Christian was standing in the doorway of the room watching me on the phone. "Love?" he barked. "You're what? Like 10? What the hell do you know about love?" Lee threw his arm sloppily around Christian's neck. "Ha! It's silly isn't it?" my brother said. "Let's go get more beer...." They left the house and everyone else went to bed, leaving Jamie, Cleo and I sitting around the old barrel table and chairs in our game room. For Christmas I'd gotten a CD player and three CDs plus I picked up a couple more at Sam Goodies during a trip to the mall to return things that didn't work out for Christmas. I got SWV, Eddie Brickell and the New Bohemians, and Tina Turner.

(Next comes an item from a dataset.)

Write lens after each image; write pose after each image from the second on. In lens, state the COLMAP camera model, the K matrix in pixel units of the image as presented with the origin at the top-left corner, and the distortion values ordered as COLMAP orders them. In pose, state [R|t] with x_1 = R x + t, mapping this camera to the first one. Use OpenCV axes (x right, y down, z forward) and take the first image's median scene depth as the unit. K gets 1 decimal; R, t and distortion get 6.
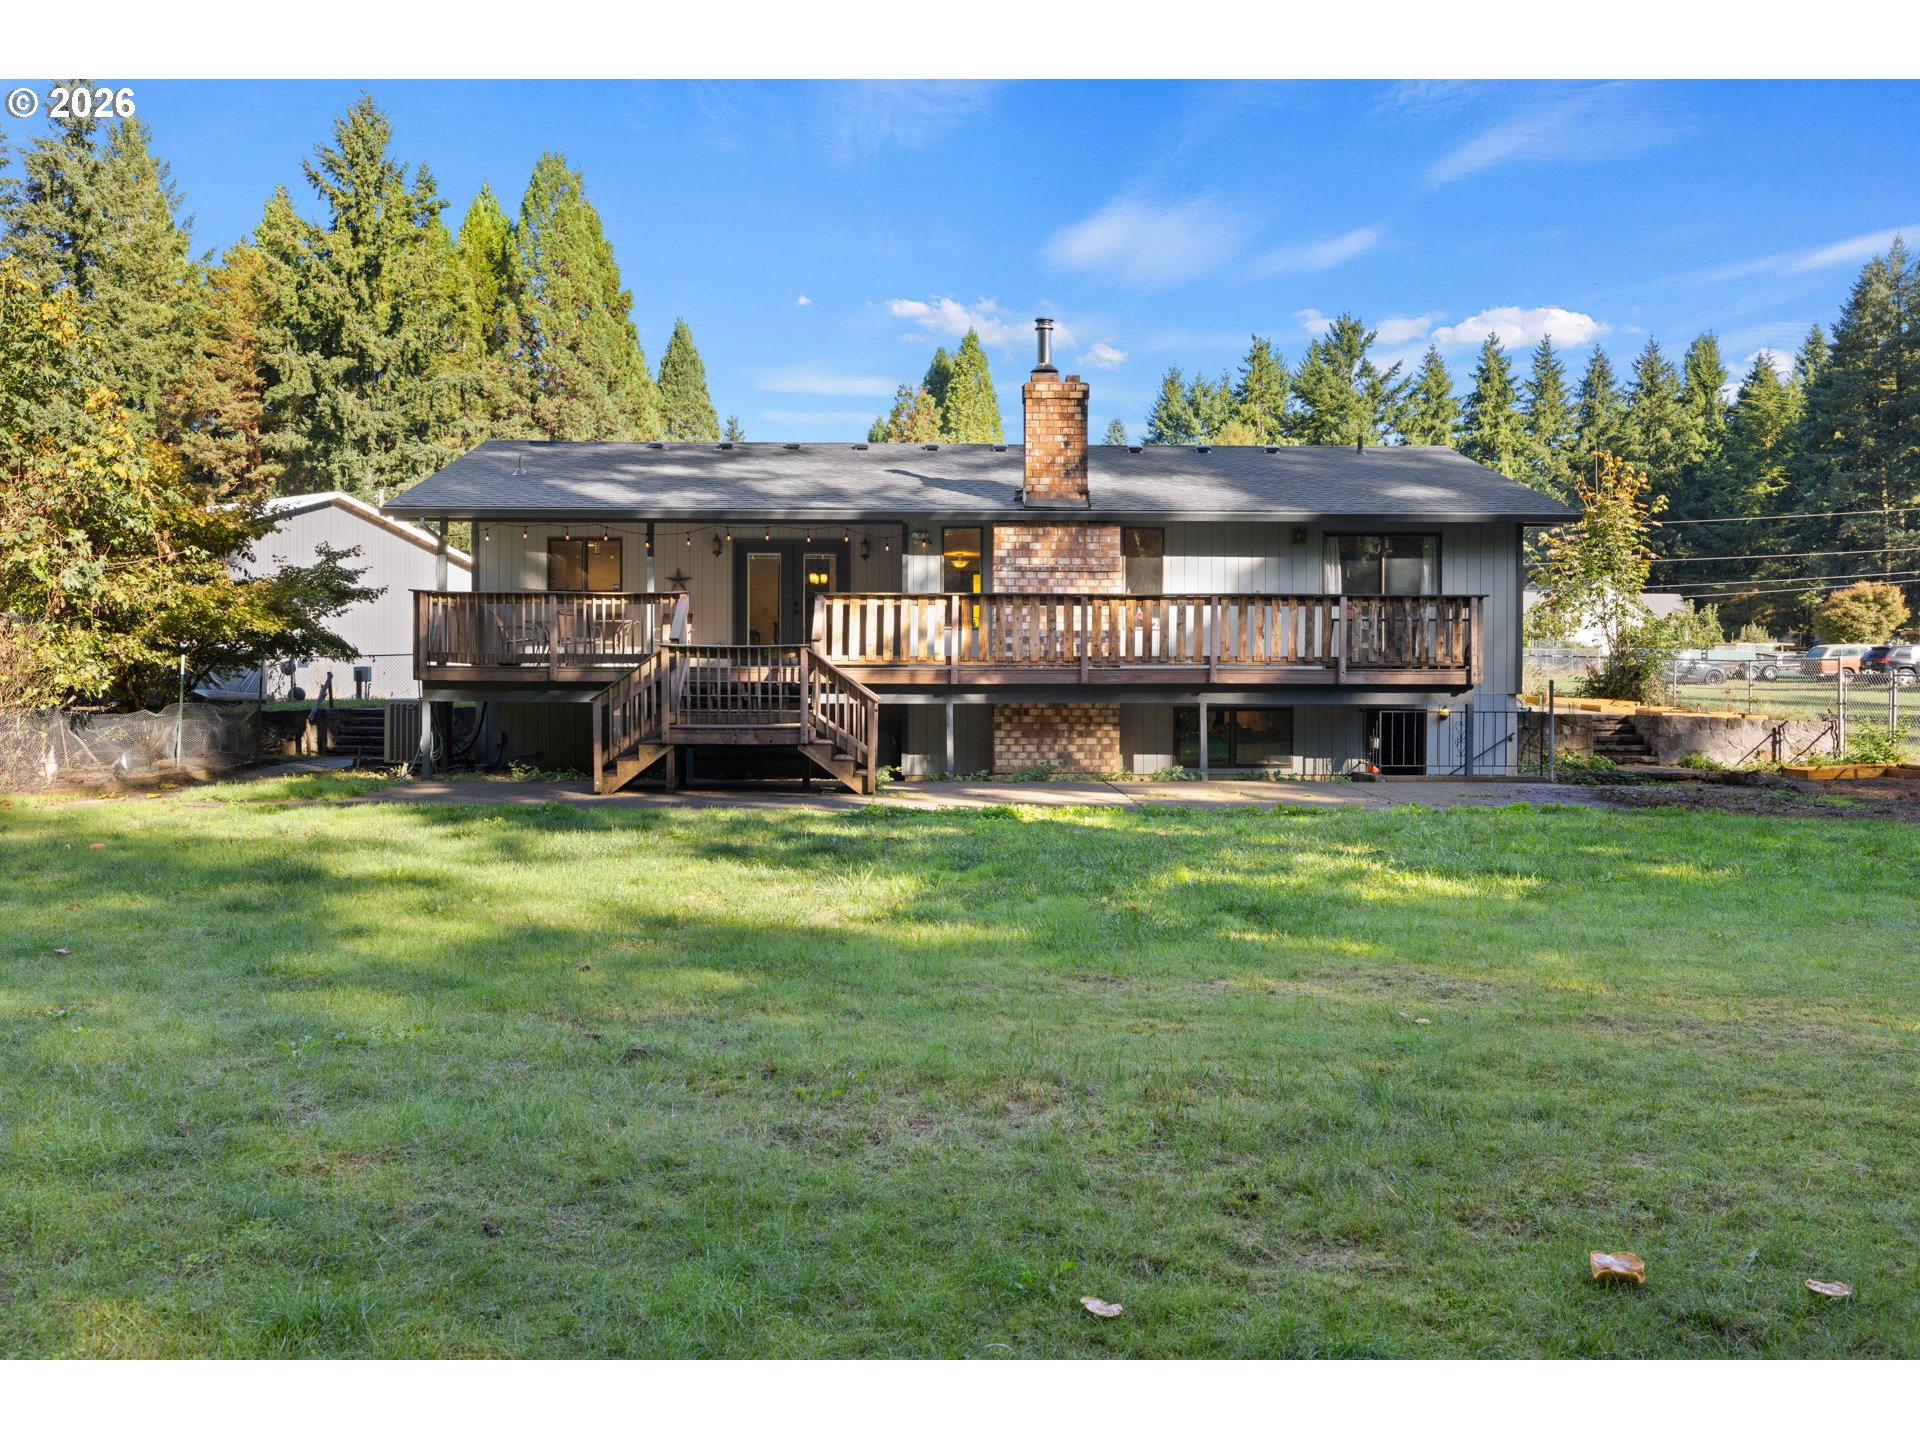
lens RADIAL K [[1385.6, 0, 960.0], [0, 1385.6, 720.0], [0, 0, 1]] dist [-0.013516, -0.004194]
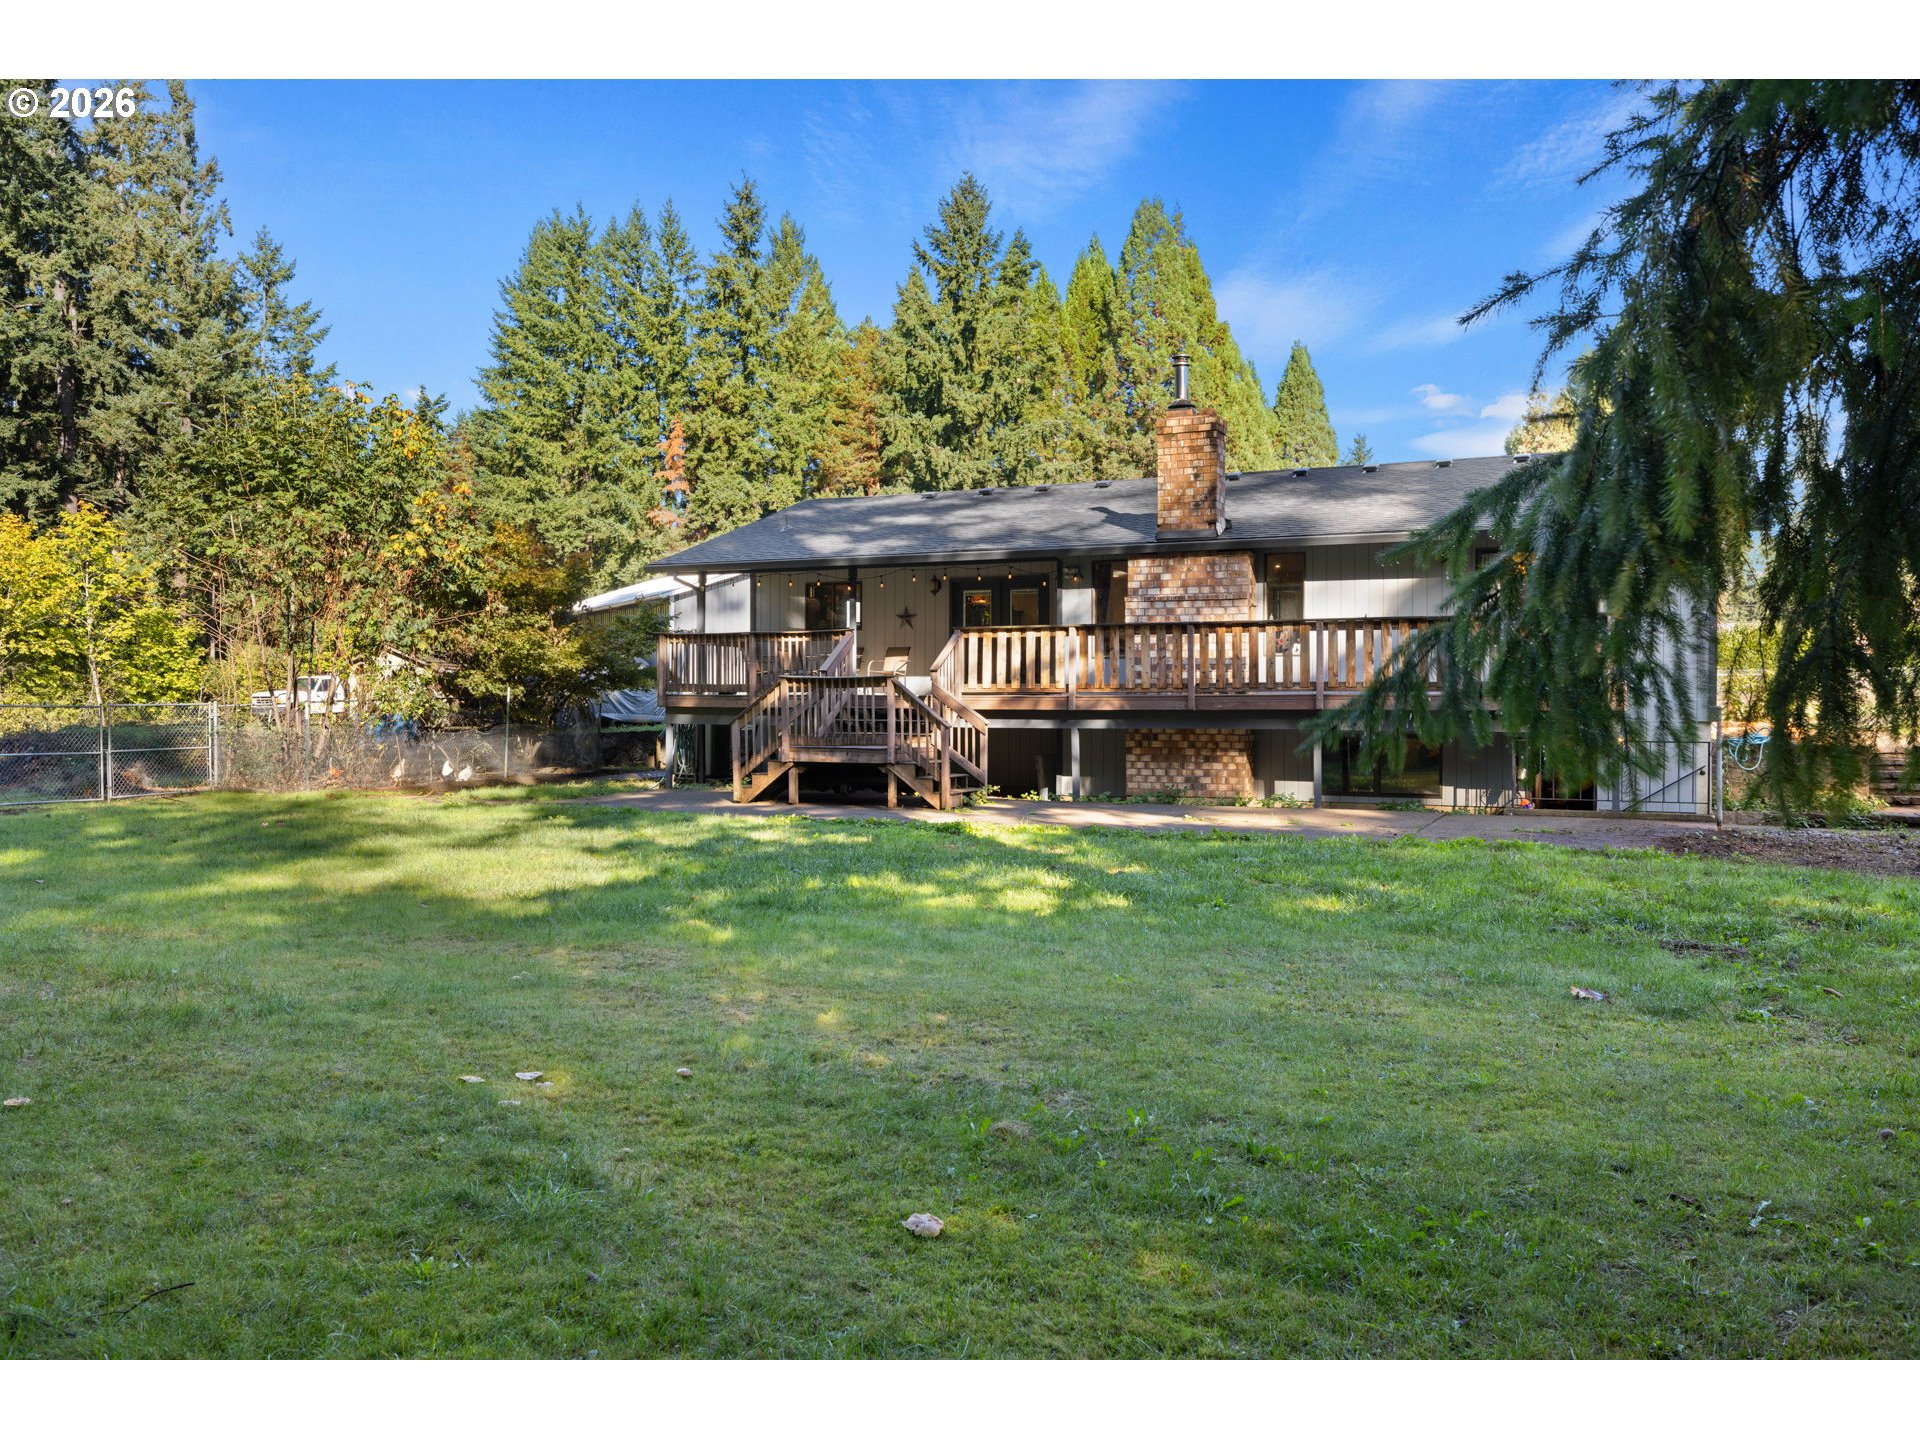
lens RADIAL K [[1385.6, 0, 960.0], [0, 1385.6, 720.0], [0, 0, 1]] dist [-0.013516, -0.004194]
pose [[0.905313, 0.003372, -0.424732, 0.344279], [-0.010867, 0.999825, -0.015224, -0.001157], [0.424607, 0.018398, 0.905191, 0.000451]]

From the mall, I got Madonna's Take a Bow single, and my brother bought me Green Day, and Offspring. Cleo brought her CDs over as well and we took turns playing DJ on my CD player. Lee and Christian came in with a case of beer and a carton of cigarettes and joined our party. Still drunk and very beligerant, Lee handed me his lit cigarette. "Here... Try it..." I always looked up to my brother. Like he was the absolute coolest guy in the world and I just wanted him to think I was a little cool. So, I took the cigarette and took a drag. It tasted God awful. Then Scott handed me his beer. "Drink..." he said. I took a swig of his beer and that was even worse than the cigarette. Jamie and Cleo both declined the cigarette but took the beer when he offered it to them. Christian just kept staring me down. "So, you love this guy?" he slurred at me. "She doesn't know what that is yet..." My brother answered for me. Christian's eyes burned into mine. I didn't like him like this. He was mean. Every word he said dripped with hatred. A drunk man's words are a sober man's thoughts, I reminded myself. I couldn't handle how he was acting so I did my best to start acting tired and ready for bed. After about a half hour of stalling, they left our room and took their beer and cigarette party upstairs to the kitchen. It was a very long time until I saw Christian again after that.